今週末公開オススメ映画リスト2011/03/03+α

週刊オススメ映画リスト

今回は2010年カンヌ国際映画祭でパルムドール(最高賞)を受賞した『ブンミおじさんの森』、同グランプリを受賞した『神々と男たち』、2009年度ゴヤ賞を7部門で受賞した『アレクサンドリア』、『再生の朝に ―ある裁判官の選択―』の4本です。

おまけとして『コリン LOVE OF THE DEAD』の短いコメントをつけました。

『ブンミおじさんの森』 アピチャッポン・ウィーラセタクン

「森や丘や谷を前にすると 動物や他のものだった 私の前世が現れる」という冒頭の言葉、森や里山の映像、鳥や虫の鳴き声や羽音、草木や風が生み出すざわめき、見えないものの気配。そうした要素が一体となった未知の映像世界に引き込まれる。

この映画の劇場用パンフレットに、民俗学、アニミズム、神話などからアピチャッポン・ウィーラセタクンの独自の世界を読み解く作品評を書いています。生者と死者、現世と他界、人間と動物を通して、日本と東南アジアを結びつける視点も盛り込み、この作品がより身近に感じられるかと思います。ご鑑賞の際はぜひ!
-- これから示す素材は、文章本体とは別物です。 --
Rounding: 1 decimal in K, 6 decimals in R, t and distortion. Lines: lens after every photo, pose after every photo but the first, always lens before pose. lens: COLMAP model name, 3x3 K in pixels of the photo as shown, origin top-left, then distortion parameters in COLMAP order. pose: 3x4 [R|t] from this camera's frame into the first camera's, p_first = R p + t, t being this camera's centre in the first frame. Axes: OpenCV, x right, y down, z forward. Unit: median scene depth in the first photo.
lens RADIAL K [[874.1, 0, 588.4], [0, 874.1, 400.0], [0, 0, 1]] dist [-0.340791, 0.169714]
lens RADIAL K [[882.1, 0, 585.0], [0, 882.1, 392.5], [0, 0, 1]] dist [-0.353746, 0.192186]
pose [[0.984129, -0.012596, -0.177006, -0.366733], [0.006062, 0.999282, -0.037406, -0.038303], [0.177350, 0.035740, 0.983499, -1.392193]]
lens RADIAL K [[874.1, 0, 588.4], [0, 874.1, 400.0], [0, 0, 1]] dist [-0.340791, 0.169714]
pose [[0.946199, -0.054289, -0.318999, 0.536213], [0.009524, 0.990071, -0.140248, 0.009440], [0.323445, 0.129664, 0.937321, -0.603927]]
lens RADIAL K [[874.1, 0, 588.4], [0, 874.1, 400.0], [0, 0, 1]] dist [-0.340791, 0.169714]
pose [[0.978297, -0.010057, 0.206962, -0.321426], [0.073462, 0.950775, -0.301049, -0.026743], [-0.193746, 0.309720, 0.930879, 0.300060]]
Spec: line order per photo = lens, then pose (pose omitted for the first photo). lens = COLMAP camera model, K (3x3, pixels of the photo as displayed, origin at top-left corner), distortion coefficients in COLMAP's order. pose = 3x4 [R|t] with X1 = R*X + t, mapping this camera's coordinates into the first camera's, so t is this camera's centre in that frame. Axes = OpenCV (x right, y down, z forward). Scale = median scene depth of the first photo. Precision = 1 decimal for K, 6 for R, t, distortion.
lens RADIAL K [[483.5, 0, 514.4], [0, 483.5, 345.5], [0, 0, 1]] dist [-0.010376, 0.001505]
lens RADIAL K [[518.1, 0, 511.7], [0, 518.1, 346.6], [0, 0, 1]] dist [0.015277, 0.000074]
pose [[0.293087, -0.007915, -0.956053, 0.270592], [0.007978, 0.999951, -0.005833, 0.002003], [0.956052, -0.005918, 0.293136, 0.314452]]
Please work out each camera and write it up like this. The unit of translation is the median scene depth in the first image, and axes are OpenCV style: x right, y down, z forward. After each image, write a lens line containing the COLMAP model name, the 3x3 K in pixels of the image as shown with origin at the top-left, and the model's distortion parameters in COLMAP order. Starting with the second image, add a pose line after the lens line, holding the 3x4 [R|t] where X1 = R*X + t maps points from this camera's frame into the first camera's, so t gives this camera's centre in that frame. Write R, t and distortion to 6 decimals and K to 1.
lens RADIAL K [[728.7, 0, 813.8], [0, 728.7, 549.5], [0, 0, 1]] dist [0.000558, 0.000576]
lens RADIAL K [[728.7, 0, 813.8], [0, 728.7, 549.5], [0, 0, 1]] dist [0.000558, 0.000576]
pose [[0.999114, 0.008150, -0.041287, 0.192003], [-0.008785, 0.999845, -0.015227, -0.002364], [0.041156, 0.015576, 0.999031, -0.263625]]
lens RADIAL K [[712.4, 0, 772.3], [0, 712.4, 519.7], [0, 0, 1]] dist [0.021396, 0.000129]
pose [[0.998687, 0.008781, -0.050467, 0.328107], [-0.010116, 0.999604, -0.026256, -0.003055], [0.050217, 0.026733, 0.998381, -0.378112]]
さらにこの『ブンミおじさんの森』は、ラース・フォン・トリアーの『アンチクライスト』と対比してみるとさらに興味深い。そういうレビューを「宝島」2011年4月号に書いておりますので、ぜひお読みください。

『神々と男たち』 グザヴィエ・ボーヴォワ

1996年にアルジェリアで起きた武装イスラム集団によるとされるフランス人修道士誘拐・殺害事件を題材にした作品。誰もが心を揺さぶられる映画だと思いますが、筆者が注目したいのは冒頭に引用される詩編82章。「私は言う あなた方は皆 神々である しかし人間として死ぬだろう」という言葉は、様々な意味でこの映画と繋がっている。詳しいことは「キネマ旬報」2011年3月下旬号掲載のの作品評をお読みください。

『アレクサンドリア』 アレハンドロ・アメナーバル

『海を飛ぶ夢』につづく新作が、ローマ帝国末期のアレクサンドリアを舞台にした歴史スペクタクルであることを意外に思うかもしれないが、この作品にはアメナーバルならではの視点と表現が埋め込まれている。詳しいことは『アレクサンドリア』レビューをお読みください。

『再生の朝に ―ある裁判官の選択―』 リウ・ジエ

中国の実力派リウ・ジエが、車2台の窃盗で死刑になった青年のニュースと1997年の刑法改正にインスパイアされて作り上げた作品。娘を亡くした裁判官夫妻、死刑を宣告された青年と家族、腎臓を患い移植を必要とする社長と婚約者、3組の男女が生と死をめぐって絡み合う。詳しいことは『再生の朝に ―ある裁判官の選択―』レビューをお読みください。

以下はおまけのコメントです

『コリン LOVE OF THE DEAD』 マーク・プライス

ゾンビに噛まれ、ゾンビと化していく青年コリンの視点を軸に展開していくこの映画では、ミニマリズム的な世界が印象に残る。低予算であるために舞台や人物を限定しているのではなく、意識してミニマリズムを志向している。人間とゾンビのはざまだけではなく、友人、兄弟姉妹、親子、恋人の関係が絡み合う。ミニマルな世界の出来事を観察するようなカメラと、そこから浮かび上がる喪失感が、独特の空気を醸し出している。